### 文章
○ ○ ○
引用自<<Linux系统移植>>一文： 
写Nand Flash 
当对nand flash的设备文件(nand flash在/dev下对应的文件)执行系统调用write(),或在某个文件系统中对该设备 
进行读操作时, 会调用struct mtd_info中write方法,他们缺省调用函数为nand_write(),这两个函数在 
drivers/mtd/nand/nand_base.c中定义. nand_write()调用nand_write_ecc(),执行写操作.在 
nand_do_write_ecc()函数中,主要完成如下几项工作： 
1. 会调用在nand flash驱动中对struct nand_chip重载的select_chip方法,即 
s3c2410_nand_select_chip()选择要操作的MTD芯片. 
2. 调用nand_write_page()写一个页. 
3. 在nand_write_page()中,会调用在struct nand_chip中系统缺省的方法cmdfunc发送写命令 
到nand flash. 
4. 在nand_write_page()中,会调用在nand flash驱动中对struct nand_chip重载的 
write_buf(),即s3c2410_nand_write_buf()从Nand Flash的控制器的数据寄存器中写入数据. 
5. 在nand_write_page()中,会调用在nand flash驱动中对struct nand_chip重载waitfunc方法, 
该方法调用系统缺省函数nand_wait(),该方法获取操作状态,并等待nand flash操作完成.等 
待操作完成,是调用nand flash驱动中对struct nand_chip中重载的dev_ready方法,即 
s3c2410_nand_devready()函数. 
下面研究一下其中的细节： 
/** 
* nand_write - [MTD Interface] compability function for nand_write_ecc 
* @mtd: MTD device structure 
* @to: offset to write to 
* @len: number of bytes to write 
* @retlen: pointer to variable to store the number of written bytes 
* @buf: the data to write 
* 
* This function simply calls nand_write_ecc with oob buffer and oobsel = NULL 
* 
*/ 
static int nand_write
(struct mtd_info *mtd, loff_t to, size_t len, size_t * retlen, const u_char * buf) 
{ 
return (nand_write_ecc (mtd, to, len, retlen, buf, NULL, NULL)); 
} 注：
 以参数eccbuf、oobsel为NULL，调用nand_write_ecc函数。
○ ○ ○
### 条目
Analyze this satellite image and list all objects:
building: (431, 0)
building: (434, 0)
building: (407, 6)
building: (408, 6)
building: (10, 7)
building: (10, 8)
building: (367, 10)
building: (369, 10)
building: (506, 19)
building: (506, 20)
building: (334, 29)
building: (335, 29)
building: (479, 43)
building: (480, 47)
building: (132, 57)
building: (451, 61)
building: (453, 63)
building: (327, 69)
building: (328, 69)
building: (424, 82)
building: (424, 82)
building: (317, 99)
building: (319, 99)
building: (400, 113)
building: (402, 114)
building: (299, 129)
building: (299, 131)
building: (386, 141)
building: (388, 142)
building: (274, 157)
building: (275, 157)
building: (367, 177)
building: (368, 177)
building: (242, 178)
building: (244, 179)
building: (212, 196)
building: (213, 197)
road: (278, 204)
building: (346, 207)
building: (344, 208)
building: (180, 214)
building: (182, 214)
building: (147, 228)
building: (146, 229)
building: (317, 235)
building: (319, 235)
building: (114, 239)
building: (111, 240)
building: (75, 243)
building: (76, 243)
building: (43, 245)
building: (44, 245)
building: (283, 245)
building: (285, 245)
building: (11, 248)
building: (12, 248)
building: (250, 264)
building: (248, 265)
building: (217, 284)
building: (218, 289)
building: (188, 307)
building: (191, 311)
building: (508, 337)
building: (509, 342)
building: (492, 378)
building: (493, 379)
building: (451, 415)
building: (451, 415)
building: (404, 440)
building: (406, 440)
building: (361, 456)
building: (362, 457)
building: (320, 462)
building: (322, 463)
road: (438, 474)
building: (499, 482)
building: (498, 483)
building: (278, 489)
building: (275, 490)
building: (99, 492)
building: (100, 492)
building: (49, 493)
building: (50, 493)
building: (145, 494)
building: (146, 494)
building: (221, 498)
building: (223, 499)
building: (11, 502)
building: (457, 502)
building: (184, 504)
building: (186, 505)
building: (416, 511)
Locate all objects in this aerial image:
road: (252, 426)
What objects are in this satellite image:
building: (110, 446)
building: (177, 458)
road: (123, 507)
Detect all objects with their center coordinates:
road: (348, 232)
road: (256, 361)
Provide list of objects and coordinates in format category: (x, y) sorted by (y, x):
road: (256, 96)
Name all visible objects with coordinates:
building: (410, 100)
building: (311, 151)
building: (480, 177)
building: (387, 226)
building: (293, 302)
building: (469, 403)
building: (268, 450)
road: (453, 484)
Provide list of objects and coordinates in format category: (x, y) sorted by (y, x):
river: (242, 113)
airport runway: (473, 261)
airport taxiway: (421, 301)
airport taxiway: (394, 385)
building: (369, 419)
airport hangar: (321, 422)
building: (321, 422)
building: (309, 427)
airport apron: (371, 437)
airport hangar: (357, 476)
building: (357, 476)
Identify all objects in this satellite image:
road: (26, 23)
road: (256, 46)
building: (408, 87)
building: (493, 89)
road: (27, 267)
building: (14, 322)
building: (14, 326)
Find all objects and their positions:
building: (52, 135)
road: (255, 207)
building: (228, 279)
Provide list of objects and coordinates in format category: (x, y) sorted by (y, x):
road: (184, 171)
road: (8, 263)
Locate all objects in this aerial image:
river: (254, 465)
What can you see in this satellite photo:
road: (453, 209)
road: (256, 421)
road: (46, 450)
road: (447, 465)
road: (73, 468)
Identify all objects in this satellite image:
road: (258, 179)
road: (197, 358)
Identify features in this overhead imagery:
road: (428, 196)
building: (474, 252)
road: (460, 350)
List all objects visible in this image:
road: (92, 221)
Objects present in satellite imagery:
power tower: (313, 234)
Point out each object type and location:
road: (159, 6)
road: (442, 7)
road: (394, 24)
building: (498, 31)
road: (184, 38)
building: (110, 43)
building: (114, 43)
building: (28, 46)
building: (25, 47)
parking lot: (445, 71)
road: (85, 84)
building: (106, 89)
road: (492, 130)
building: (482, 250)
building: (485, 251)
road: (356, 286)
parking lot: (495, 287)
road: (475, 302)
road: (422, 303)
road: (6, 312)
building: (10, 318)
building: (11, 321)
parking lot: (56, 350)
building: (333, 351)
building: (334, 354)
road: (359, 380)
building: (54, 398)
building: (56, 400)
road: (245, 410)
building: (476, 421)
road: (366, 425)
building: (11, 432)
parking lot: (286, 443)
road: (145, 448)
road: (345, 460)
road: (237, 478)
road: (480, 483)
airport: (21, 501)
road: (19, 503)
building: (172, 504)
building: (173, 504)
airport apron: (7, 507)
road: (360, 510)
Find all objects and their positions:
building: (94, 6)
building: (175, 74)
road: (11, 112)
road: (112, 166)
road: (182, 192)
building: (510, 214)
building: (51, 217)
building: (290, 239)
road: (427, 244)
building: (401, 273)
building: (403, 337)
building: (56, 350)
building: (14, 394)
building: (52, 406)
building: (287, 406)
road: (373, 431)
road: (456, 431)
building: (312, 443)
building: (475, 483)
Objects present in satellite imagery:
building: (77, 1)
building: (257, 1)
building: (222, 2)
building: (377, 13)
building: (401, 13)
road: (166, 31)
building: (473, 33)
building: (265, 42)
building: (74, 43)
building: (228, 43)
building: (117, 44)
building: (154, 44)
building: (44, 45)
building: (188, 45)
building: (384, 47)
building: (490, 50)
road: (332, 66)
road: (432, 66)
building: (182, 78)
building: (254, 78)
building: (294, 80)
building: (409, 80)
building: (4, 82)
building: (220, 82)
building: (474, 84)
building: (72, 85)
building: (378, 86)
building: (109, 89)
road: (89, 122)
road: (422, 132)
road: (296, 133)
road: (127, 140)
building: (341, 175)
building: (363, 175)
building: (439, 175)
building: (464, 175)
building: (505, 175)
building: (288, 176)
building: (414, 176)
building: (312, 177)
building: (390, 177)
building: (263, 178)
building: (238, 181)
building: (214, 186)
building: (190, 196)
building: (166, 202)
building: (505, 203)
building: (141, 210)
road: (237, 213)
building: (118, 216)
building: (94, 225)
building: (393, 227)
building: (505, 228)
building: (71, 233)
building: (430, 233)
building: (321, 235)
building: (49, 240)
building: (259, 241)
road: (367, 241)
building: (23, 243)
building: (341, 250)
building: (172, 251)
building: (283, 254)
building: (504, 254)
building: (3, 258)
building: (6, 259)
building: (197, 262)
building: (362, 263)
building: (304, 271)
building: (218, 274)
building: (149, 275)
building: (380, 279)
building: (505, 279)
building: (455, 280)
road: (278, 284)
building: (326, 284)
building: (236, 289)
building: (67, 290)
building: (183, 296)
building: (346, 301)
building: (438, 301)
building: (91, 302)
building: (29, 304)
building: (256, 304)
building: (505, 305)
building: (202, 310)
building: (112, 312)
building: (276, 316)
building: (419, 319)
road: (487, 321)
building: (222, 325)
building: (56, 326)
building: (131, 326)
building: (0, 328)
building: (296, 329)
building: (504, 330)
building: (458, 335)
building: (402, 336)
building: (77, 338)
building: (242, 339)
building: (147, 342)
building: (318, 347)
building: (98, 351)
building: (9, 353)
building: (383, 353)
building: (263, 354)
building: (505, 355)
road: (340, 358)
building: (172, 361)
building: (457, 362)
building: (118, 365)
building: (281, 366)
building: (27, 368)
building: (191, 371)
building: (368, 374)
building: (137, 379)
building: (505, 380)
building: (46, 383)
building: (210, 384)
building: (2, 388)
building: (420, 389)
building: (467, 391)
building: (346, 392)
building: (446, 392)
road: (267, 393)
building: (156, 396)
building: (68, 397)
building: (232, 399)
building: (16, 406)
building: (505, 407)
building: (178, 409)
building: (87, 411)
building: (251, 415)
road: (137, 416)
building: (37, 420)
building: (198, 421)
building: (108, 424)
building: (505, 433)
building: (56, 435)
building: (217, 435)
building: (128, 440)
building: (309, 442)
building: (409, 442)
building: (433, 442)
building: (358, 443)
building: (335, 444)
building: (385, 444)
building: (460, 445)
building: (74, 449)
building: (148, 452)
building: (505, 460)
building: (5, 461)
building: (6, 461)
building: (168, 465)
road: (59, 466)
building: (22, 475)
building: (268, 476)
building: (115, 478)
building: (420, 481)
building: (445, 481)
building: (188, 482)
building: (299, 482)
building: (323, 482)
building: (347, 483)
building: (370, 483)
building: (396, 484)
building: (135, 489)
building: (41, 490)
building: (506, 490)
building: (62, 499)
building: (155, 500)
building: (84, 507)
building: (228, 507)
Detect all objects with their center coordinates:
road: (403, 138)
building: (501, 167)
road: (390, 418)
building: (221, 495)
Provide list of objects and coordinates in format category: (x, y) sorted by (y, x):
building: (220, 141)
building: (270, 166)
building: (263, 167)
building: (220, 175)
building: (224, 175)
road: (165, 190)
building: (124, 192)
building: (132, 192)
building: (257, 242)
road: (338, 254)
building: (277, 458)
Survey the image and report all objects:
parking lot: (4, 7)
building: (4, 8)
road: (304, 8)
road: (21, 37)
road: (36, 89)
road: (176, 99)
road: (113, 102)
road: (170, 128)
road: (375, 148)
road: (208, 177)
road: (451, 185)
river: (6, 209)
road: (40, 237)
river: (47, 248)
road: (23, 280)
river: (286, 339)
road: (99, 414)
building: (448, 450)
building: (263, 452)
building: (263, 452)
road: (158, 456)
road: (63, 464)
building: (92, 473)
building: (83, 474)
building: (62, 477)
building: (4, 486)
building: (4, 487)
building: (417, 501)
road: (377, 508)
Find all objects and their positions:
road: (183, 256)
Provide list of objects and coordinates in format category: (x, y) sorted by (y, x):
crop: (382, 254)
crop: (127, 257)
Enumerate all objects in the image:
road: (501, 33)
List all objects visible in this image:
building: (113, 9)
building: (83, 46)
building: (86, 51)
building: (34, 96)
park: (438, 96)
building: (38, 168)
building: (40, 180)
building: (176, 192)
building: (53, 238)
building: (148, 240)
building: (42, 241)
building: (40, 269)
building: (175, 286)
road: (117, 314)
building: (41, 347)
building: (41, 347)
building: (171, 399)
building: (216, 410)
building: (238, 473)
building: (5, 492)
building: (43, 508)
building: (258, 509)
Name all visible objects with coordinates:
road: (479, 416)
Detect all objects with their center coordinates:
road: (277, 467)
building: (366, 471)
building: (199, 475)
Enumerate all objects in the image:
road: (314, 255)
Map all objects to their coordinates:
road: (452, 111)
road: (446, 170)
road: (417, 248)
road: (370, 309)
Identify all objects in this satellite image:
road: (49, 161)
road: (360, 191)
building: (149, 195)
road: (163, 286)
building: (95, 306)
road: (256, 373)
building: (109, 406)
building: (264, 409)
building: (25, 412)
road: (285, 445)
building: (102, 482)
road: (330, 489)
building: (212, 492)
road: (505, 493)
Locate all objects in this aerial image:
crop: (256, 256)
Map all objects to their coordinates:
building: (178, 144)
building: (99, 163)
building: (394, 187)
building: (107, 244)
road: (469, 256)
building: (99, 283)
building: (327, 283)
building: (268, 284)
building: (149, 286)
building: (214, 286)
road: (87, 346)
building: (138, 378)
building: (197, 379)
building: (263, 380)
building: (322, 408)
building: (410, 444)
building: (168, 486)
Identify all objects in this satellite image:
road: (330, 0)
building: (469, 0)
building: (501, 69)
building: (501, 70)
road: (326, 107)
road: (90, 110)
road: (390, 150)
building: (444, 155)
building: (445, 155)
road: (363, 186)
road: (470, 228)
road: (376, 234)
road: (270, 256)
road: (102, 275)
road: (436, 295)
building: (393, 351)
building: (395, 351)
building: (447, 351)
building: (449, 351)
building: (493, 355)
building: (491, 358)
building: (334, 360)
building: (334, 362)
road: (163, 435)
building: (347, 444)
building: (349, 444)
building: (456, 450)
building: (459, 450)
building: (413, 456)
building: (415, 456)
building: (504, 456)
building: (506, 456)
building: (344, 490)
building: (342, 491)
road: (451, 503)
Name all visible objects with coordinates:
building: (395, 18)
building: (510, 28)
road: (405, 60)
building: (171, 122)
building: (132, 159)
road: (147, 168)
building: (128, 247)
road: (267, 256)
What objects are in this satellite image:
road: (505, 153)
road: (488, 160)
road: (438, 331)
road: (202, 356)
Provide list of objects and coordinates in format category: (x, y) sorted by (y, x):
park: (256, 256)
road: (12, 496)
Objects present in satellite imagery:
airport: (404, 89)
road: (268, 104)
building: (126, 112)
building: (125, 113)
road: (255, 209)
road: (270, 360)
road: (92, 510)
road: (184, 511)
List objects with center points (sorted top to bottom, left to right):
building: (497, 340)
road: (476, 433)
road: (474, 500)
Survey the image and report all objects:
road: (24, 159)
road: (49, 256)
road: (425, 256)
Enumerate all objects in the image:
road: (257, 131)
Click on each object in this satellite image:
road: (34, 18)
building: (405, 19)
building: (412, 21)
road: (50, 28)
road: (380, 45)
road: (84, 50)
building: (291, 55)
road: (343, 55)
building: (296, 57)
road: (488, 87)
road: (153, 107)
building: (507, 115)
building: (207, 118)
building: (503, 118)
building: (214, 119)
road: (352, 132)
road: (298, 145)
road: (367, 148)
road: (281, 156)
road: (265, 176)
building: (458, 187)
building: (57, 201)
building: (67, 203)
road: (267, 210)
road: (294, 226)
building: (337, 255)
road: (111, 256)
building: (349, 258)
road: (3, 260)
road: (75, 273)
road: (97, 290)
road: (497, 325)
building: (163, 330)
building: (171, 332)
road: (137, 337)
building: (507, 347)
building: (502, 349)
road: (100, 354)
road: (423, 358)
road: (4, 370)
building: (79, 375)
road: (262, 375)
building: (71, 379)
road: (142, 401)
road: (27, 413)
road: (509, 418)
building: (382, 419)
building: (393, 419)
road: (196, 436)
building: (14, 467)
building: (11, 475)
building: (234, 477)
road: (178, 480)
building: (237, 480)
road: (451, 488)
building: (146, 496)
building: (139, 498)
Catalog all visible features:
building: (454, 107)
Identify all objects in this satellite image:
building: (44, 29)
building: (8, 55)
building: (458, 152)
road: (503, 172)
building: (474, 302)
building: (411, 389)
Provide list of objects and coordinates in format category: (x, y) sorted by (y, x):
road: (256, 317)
○ ○ ○
### 任务说明 1
根据讲Nand Flash写操作的文章，nand_write()调用nand_write_ecc()时，eccbuf和oobsel这两个参数取什么值？
### 任务说明 2
请接着讲Nand Flash写操作的文章往下写，从文章最后一句之后开始。

### 结果 1
这两个参数都取NULL。

### 结果 2
 /**
 * nand_write_ecc - [MTD Interface] NAND write with ECC
 * @mtd: MTD device structure
 * @to: offset to write to
 * @len: number of bytes to write
 * @retlen: pointer to variable to store the number of written bytes
 * @buf: the data to write
 * @eccbuf: filesystem supplied oob data buffer
 * @oobsel: oob selection structure
 *
 * NAND write with ECC
 */
 static int nand_write_ecc
(struct mtd_info *mtd, loff_t to, size_t len,
 size_t * retlen, const u_char * buf, u_char * eccbuf, struct nand_oobinfo *oobsel)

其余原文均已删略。